Henry George: Now, whence arises this difficulty of finding employment, this seeming excess of the supply of labor over the demand for labor? With every pair of hands that come into the world, does there not come one mouth? Is there not demand enough for labor in the wants of those whose power to labor is going to waste, because they can find no use for it? Too little demand for labor! when even of those at work so many are under-fed, under-clothed, and not half-sheltered; when the great majority of men in all civilized countries are harassed by wants they are unable to supply!
from George's chapter in McNeill's "The Labor Movement; The Problem of Today" (1887)
Paul Samuelson: The problem is no longer that with every pair of hands that comes into the world there comes a hungry stomach. Rather it is that, attached to those hands are sharp elbows.
-- Paul A. Samuelson, Newsweek, 12 June 1967
[LVTfan: Henry George recognized how wise taxation could blunt the force of those sharp elbows! I'm not sure George regarded the empty stomach as a problem, rather simply a statement of fact.]
What constitutes the rightful basis of property? What is it that enables a man justly to say of a thing, "It is mine?" From what springs the sentiment which acknowledges his exclusive right as against all the world? Is it not, primarily, the right of a man to himself to the use of his own powers, to the enjoyment of the fruits of his own exertions? Is it not this individual right, which springs from and is testified to by the natural facts of individual organization — the fact that each particular pair of hands obey a particular brain and are related to a particular stomach; the fact that each man is a definite, coherent, independent whole — which alone justifies individual ownership? As a man belongs to himself, so his labor when put in concrete form belongs to him.
And for this reason, that which a man makes or produces is his own, as against all the world — to enjoy or to destroy, to use, to exchange, or to give. No one else can rightfully claim it, and his exclusive right to it involves no wrong to any one else.

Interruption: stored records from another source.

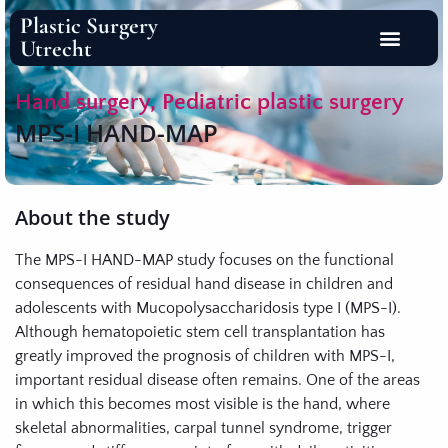
Plastic Surgery
Utrecht
Hand surgery
,
Pediatric plastic surgery
MPS-I HAND-MAP
About the study
The MPS-I HAND-MAP study focuses on the functional
consequences of residual hand disease in children and
adolescents with Mucopolysaccharidosis type I (MPS-I).
Although hematopoietic stem cell transplantation has
greatly improved the prognosis of children with MPS-I,
important residual disease often remains. One of the areas
in which this becomes most visible is the hand, where
skeletal abnormalities, carpal tunnel syndrome, trigger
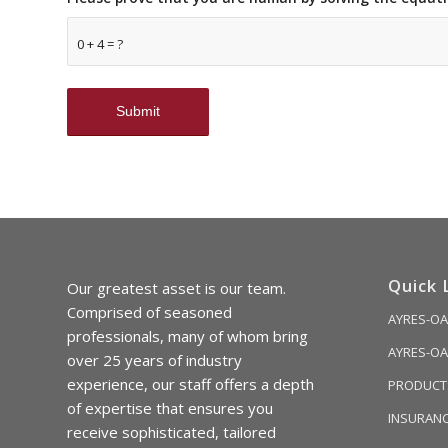
0 + 4 = ?
Quick 
Our greatest asset is our team.
Comprised of seasoned
AYRES-OA
professionals, many of whom bring
AYRES-OA
over 25 years of industry
experience, our staff offers a depth
PRODUCTS
of expertise that ensures you
INSURAN
receive sophisticated, tailored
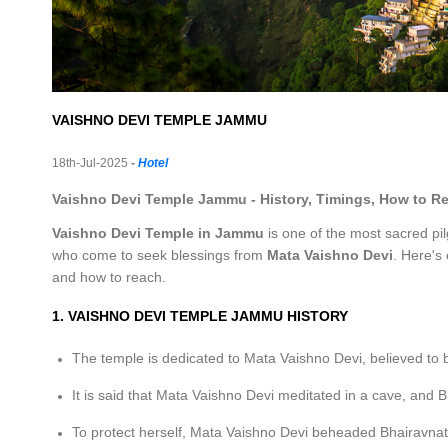
VAISHNO DEVI TEMPLE JAMMU
18th-Jul-2025
-
Hotel
Vaishno Devi Temple Jammu - History, Timings, How to R
Vaishno Devi Temple in Jammu
is one of the most sacred pilg
who come to seek blessings from
Mata Vaishno Devi
. Here's
and how to reach.
1. VAISHNO DEVI TEMPLE JAMMU HISTORY
The temple is dedicated to Mata Vaishno Devi, believed to
It is said that Mata Vaishno Devi meditated in a cave, and Bh
To protect herself, Mata Vaishno Devi beheaded Bhairavna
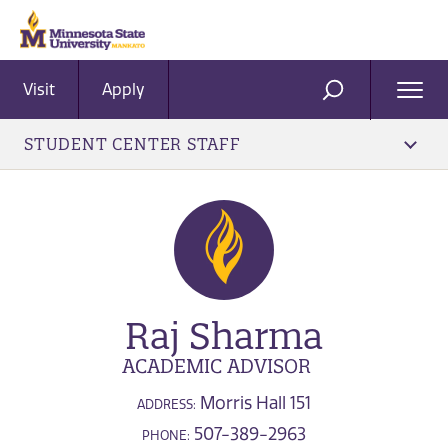
Visit
Apply
Ope
SEARCH
Men
STUDENT CENTER STAFF
Raj Sharma
ACADEMIC ADVISOR
Morris Hall 151
ADDRESS:
507-389-2963
PHONE:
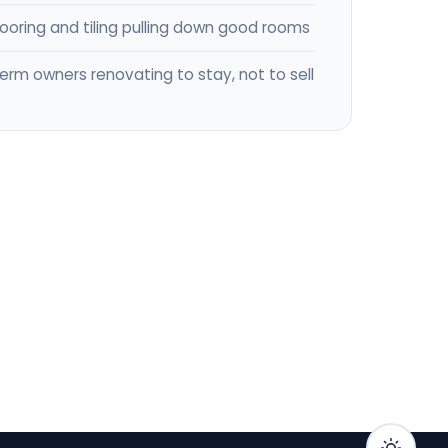
flooring and tiling pulling down good rooms
erm owners renovating to stay, not to sell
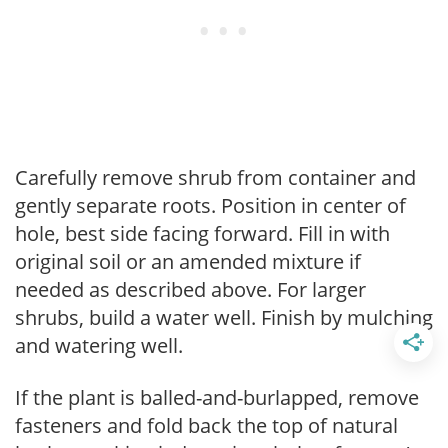
Carefully remove shrub from container and
gently separate roots. Position in center of
hole, best side facing forward. Fill in with
original soil or an amended mixture if
needed as described above. For larger
shrubs, build a water well. Finish by mulching
and watering well.
If the plant is balled-and-burlapped, remove
fasteners and fold back the top of natural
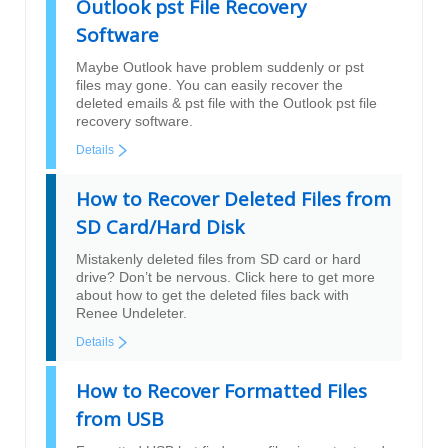
Outlook pst File Recovery
Software
Maybe Outlook have problem suddenly or pst
files may gone. You can easily recover the
deleted emails & pst file with the Outlook pst file
recovery software.
Details
How to Recover Deleted Files from
SD Card/Hard Disk
Mistakenly deleted files from SD card or hard
drive? Don’t be nervous. Click here to get more
about how to get the deleted files back with
Renee Undeleter.
Details
How to Recover Formatted Files
from USB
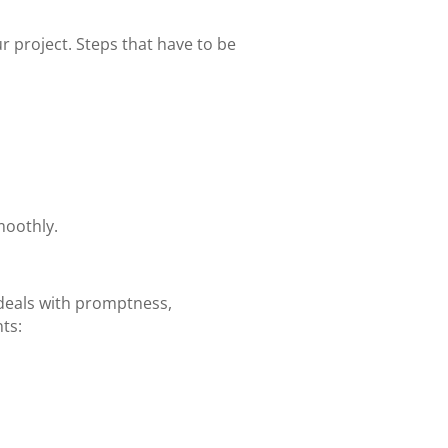
r project. Steps that have to be
moothly.
deals with promptness,
ts:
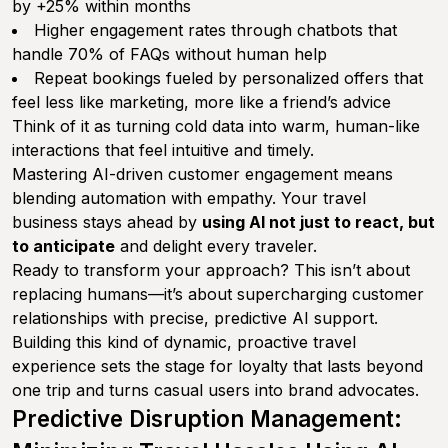
by +25% within months
Higher engagement rates through chatbots that
handle 70% of FAQs without human help
Repeat bookings fueled by personalized offers that
feel less like marketing, more like a friend’s advice
Think of it as turning cold data into warm, human-like
interactions that feel intuitive and timely.
Mastering AI-driven customer engagement means
blending automation with empathy. Your travel
business stays ahead by
using AI not just to react, but
to anticipate
and delight every traveler.
Ready to transform your approach? This isn’t about
replacing humans—it’s about supercharging customer
relationships with precise, predictive AI support.
Building this kind of dynamic, proactive travel
experience sets the stage for loyalty that lasts beyond
one trip and turns casual users into brand advocates.
Predictive Disruption Management:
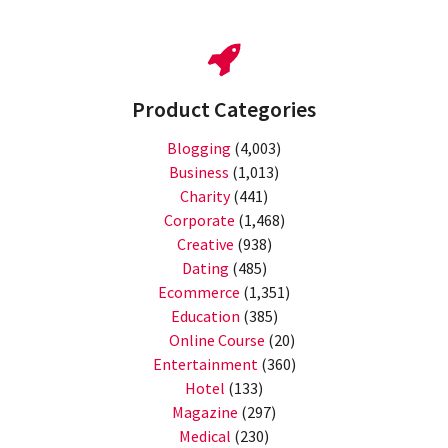
Product Categories
Blogging
(4,003)
Business
(1,013)
Charity
(441)
Corporate
(1,468)
Creative
(938)
Dating
(485)
Ecommerce
(1,351)
Education
(385)
Online Course
(20)
Entertainment
(360)
Hotel
(133)
Magazine
(297)
Medical
(230)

Thus there is to everything produced by human exertion a clear and indisputable title to exclusive possession and enjoyment, which is perfectly consistent with justice, as it descends from the original producer, in whom it vested by natural law. The pen with which I am writing is justly mine. No other human being can rightfully lay claim to it, for in me is the title of the producers who made it. It has become mine, because transferred to me by the stationer, to whom it was transferred by the importer, who obtained the exclusive right to it by transfer from the manufacturer, in whom, by the same process of purchase, vested the rights of those who dug the material from the ground and shaped it into a pen. Thus, my exclusive right of ownership in the pen springs from the natural right of the individual to the use of his own faculties.
-- Progress and Poverty (1879)
Free Labor argues that, as the Author of man makes every individual with one head and one pair of hands, it was probably intended that heads and hands should cooperate as friends; and that that particular head, should direct and control that particular pair of hands. As each man has one mouth to be fed, and one pair of hands to furnish food, it was probably intended that that particular pair of hands should feed that particular mouth -- that each head is the natural guardian, director, and protector of the hands and mouth inseparably connected with it; and that being so, every head should be cultivated, and improved, by whatever will add to its capacity for performing its charge. In one word Free Labor insists on universal education.
-- Address before the Wisconsin State Agricultural Society, Milwaukee, Wisconsin, September 30, 1859
LVTfan here: "it was probably intended that that particular pair of hands should feed that particular mouth" hmmm. What of the children?